S'agissant de la propriété intellectuelle, vous avez rappelé notre coopération avec le CEA. Le revêtement photovoltaïque est protégé par six familles de brevets en copropriété de Colas et du CEA. Chaque famille concerne un aspect innovant de la solution : la structure photovoltaïque elle-même, l'ingénierie électrique, l'intégration à un support circulable. Ces six familles de brevets assurent la protection des différentes caractéristiques en France, en Europe, aux États-Unis, au Canada, en Australie et au Japon.
Wattway est aujourd'hui une solution proche de la commercialisation. Nous avons identifié un usage pertinent : l'alimentation d'équipements en site isolé à proximité de la voirie. Cela présente un intérêt dans les zones où le réseau est absent ou dans celles où les contraintes techniques ou financières sont trop fortes pour se raccorder au réseau existant. Par exemple, cet automne, nous avons équipé une petite surface de douze mètres carrés de dalles Wattway afin d'alimenter une caméra de vidéosurveillance en site isolé. Dans le contournement nord de Montpellier, en un lieu éloigné du réseau, Montpellier Méditerranée Métropole souhaitait installer une caméra à un rond-point dont le trafic n'était pas supervisé. C'est sur ce type d'offre que nous prévoyons un lancement commercial.

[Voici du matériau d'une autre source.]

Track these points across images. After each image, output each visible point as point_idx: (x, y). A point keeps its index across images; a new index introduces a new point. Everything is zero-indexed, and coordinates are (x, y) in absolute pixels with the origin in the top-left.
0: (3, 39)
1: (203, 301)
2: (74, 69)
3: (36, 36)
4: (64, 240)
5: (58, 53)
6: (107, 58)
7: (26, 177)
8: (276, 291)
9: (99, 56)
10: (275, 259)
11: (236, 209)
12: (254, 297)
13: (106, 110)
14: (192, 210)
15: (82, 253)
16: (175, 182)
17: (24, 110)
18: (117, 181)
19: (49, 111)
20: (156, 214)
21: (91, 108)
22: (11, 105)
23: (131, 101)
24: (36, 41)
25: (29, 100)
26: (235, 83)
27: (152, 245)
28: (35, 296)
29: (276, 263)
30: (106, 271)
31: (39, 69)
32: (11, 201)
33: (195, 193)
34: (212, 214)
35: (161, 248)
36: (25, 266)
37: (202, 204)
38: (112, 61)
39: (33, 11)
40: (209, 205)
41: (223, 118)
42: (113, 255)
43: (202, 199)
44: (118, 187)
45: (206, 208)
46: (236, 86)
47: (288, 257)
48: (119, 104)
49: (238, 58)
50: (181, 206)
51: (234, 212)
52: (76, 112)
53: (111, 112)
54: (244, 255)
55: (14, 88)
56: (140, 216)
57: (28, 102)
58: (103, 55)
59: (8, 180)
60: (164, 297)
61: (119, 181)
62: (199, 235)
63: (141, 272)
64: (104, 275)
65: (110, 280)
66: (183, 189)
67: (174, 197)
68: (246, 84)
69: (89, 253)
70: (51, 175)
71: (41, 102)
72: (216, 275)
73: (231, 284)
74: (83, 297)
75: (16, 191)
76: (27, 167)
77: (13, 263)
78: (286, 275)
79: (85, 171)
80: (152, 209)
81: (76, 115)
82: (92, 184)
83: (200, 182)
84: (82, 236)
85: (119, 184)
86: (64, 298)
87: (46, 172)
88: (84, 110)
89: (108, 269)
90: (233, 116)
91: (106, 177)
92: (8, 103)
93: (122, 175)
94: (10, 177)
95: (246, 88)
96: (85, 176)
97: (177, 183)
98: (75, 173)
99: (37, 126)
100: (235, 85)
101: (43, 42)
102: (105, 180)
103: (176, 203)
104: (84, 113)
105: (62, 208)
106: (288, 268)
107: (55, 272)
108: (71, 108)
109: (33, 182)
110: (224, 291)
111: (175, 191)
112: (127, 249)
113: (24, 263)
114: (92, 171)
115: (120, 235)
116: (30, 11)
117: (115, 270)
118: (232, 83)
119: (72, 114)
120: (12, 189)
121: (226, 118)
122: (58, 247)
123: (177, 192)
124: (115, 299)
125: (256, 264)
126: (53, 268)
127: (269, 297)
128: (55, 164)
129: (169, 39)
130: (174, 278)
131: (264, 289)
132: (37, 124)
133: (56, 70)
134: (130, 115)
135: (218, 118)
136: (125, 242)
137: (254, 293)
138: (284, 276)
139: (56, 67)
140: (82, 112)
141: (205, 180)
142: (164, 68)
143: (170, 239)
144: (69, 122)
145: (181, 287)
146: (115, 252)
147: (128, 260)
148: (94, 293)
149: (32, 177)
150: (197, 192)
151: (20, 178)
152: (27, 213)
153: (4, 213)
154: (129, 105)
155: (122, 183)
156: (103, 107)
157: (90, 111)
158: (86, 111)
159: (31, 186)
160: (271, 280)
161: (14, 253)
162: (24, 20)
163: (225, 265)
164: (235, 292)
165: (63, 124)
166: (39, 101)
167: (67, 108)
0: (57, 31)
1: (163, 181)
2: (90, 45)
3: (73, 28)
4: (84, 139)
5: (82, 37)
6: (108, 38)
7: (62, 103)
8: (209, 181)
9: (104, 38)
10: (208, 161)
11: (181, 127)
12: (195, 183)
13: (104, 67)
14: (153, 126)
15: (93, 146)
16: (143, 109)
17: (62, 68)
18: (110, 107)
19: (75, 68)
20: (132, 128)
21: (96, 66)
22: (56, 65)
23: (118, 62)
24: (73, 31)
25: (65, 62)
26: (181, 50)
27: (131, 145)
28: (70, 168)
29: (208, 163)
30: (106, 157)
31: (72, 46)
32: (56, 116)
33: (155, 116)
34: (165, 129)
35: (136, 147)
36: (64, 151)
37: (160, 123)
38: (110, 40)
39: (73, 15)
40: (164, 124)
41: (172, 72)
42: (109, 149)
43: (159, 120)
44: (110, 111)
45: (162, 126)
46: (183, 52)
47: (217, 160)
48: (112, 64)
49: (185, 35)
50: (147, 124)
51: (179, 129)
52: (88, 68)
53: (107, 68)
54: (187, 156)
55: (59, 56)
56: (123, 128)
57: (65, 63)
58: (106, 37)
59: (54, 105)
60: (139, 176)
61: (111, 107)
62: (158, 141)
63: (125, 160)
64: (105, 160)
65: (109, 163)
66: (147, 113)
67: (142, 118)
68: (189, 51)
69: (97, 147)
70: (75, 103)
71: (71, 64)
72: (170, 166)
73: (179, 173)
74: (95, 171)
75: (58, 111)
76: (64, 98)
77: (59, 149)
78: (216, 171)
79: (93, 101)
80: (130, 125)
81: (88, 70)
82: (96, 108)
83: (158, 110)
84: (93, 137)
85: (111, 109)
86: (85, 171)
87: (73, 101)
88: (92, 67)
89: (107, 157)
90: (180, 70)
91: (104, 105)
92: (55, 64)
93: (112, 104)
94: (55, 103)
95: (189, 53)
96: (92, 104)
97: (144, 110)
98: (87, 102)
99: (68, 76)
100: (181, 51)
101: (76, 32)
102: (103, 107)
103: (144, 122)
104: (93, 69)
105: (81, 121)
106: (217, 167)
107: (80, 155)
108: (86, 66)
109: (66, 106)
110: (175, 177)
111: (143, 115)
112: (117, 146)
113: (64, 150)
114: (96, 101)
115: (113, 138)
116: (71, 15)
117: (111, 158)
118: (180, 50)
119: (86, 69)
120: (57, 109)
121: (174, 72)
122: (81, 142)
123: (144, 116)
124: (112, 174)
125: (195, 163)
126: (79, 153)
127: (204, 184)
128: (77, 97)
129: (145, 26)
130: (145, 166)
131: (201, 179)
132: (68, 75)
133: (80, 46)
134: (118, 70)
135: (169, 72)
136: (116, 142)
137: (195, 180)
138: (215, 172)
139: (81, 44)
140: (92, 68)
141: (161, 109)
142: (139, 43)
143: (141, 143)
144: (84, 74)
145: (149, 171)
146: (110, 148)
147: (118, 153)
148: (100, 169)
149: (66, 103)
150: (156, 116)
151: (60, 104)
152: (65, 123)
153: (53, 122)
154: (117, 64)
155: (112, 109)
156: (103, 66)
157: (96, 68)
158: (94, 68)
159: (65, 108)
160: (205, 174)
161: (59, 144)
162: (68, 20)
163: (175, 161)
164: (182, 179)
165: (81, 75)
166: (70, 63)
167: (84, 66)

Pour conclure, Wattway est le premier pas vers l'ajout de nouvelles fonctionnalités à la route, grâce à la capacité à y intégrer de l'électronique. Pour nous, la route solaire n'est pas le seul sujet. Avec la même technique d'encapsulation, mais avec des diodes luminescentes, des LED, et non des cellules photovoltaïques, nous avons conçu, avec le CEA, Flowell, une solution de signalisation lumineuse dynamique, visant à renforcer la visibilité des marquages, par exemple, sur les passages piétons par temps de pluie ou la nuit. Elle offre aussi la capacité de faire apparaître ou disparaître dynamiquement le marquage, donc de rendre la voirie modulable, afin de favoriser un meilleur partage entre les différents modes de déplacement. C'est vraiment une rupture dans la conception de la route.
Finalement, ces solutions changent le regard sur la route. D'un support passif, la route devient un terrain d'innovation pour de nombreux acteurs à l'échelle mondiale, parmi lesquels des acteurs chinois pour la route solaire. De nombreuses start-up s'intéressent à la route ou à la rue dynamique et modulable. Fidèle à sa culture d'innovation, Colas joue un rôle précurseur dans ce nouveau champ technologique. Cela n'aurait pas été possible sans l'excellence académique française, en l'occurrence, du CEA, ni sans le soutien des acteurs publics et privés engagés avec nous dans ces 45 expérimentations que nous avons réalisées avec plaisir avec les acteurs qui nous ont sollicités.